Son Kale filmi üzerine yazıyı, son cümlesinden sonra gelecek bölümü yazarak tamamlayın.

> Verilen metin
#####

“Koleksiyon savaş alanında hiç bulunmamış askerlerin işidir!”
Son Kale / The Last Castle
II. Dünya Savaşı, üzerinden yarım asır geçtikten sonra artık tam anlamıyla bir popüler kültüre dönüşmüş durumda. Görünürde konuyla hiç bağlantısı olmayan sıradan insanlar tarih sahnesinde boy gösteren bu en büyük çatışmayla akademisyenlerden daha ilgililer. Onların besin kaynağı ise II. Dünya Savaşı konulu filmler, kitaplar, belgeseller, çizgi romanlar, modeller ve bilgisayar oyunları.
Askeri mahkeme kazandığı muharebelerle ve kahramanlıklarıyla bir efsane haline gelmiş, üstüne tecrübelerini içeren önemli bir de kitap yazmış General Irwin’in rütbesini sökmüş ve onu yüksek güvenlikli bir askeri hapishaneye göndermiştir. Hapishanenin komutanı Albay Winters için Irwin bir idoldür. Irwin’in yazdığı kitap kütüphanesinin baş köşesindedir. General hapishaneye teslim edildiğinde Albay onunla tanışıp bu kitabı imzalamasını istemek için Irwin’i odasına çağırtır. Kısa bir sohbetin ardından Albay kitabı getirmek için yan odaya geçer. O sırada Irwin, Albay’ın çok gurur duyduğu Amerikan İç Savaşı’ndan kalma silah ve mühimmat koleksiyonunu incelemeye koyulur. Albay elinde kitapla kapıda görüldüğünde, Irwin yanındaki subaya şöyle demektedir; “Koleksiyon savaş alanında hiç bulunmamış askerlerin işidir!” Albay bunu duyduğu anda kitabı elinden bırakır ve kitabı bulamadığını söyler. Film boyunca sürecek iktidar savaşının ilk işaretidir bu.

#####

> Öğeler
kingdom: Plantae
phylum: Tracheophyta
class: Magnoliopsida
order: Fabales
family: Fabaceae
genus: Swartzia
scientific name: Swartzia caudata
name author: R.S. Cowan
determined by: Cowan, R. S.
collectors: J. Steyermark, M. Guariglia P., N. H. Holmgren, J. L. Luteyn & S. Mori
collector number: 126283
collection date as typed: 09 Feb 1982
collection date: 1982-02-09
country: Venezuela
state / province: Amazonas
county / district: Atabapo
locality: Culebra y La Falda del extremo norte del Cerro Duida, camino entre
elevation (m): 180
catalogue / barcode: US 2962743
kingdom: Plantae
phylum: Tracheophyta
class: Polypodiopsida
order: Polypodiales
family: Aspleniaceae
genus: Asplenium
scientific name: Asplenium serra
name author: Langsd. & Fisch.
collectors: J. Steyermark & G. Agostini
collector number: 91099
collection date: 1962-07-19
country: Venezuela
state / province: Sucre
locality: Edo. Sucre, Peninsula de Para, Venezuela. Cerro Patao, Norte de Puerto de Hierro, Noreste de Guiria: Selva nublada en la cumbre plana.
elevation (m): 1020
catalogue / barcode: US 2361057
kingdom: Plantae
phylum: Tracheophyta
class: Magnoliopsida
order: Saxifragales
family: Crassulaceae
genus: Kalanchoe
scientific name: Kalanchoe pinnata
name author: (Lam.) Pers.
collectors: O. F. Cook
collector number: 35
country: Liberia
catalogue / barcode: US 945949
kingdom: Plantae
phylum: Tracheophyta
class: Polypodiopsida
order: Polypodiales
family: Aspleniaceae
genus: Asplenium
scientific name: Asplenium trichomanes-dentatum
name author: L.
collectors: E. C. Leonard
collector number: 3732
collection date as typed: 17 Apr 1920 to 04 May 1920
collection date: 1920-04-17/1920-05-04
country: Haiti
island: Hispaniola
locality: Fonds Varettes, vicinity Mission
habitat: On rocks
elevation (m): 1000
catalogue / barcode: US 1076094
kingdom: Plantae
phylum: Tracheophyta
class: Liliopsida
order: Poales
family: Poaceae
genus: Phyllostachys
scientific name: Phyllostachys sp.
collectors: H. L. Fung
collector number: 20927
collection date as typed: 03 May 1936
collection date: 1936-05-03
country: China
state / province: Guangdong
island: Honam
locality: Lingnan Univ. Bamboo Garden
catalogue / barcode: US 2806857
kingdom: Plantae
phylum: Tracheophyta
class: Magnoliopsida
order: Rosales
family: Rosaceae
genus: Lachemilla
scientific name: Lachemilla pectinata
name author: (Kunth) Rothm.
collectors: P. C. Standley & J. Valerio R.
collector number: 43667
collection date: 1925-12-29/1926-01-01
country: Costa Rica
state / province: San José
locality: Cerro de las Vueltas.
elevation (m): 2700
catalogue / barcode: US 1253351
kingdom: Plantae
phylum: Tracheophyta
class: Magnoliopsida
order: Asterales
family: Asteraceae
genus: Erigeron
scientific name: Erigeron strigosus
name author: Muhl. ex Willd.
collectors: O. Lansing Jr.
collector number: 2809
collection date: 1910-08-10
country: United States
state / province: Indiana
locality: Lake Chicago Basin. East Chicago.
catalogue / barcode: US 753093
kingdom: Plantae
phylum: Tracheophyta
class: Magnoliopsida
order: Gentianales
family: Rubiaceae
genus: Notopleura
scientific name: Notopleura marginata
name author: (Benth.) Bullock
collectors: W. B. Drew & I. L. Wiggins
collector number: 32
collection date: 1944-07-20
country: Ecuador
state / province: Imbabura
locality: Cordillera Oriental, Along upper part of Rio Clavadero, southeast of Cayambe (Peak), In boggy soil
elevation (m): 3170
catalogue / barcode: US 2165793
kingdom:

#####

> Yazılı yanıt
Savaşlar konusunda okumaya, seyretmeye, biriktirmeye meraklı savaş müptelaları insanın aklına Son Kale / The Last Castle filminde Robert Redford ve James Gandolfini arasında cereyan eden bu sahneyi getiriyor. Bu müptelaların en önemli ortak noktası gerçekten de, – erkek olmaları dışında tabi – herhangi bir askeri savaşın içinde yer almamış olmaları. Savaşın şiddetine, acılarına, heyecanına, coşkusuna doğrudan tanık olmadıkları için bu eksiklerini o savaştan arta kalan anılar, bilgiler ve yansımalarla kapatmaya çalışmaktadırlar sanki.
II. Dünya Savaşı’nı cazip kılan nedir?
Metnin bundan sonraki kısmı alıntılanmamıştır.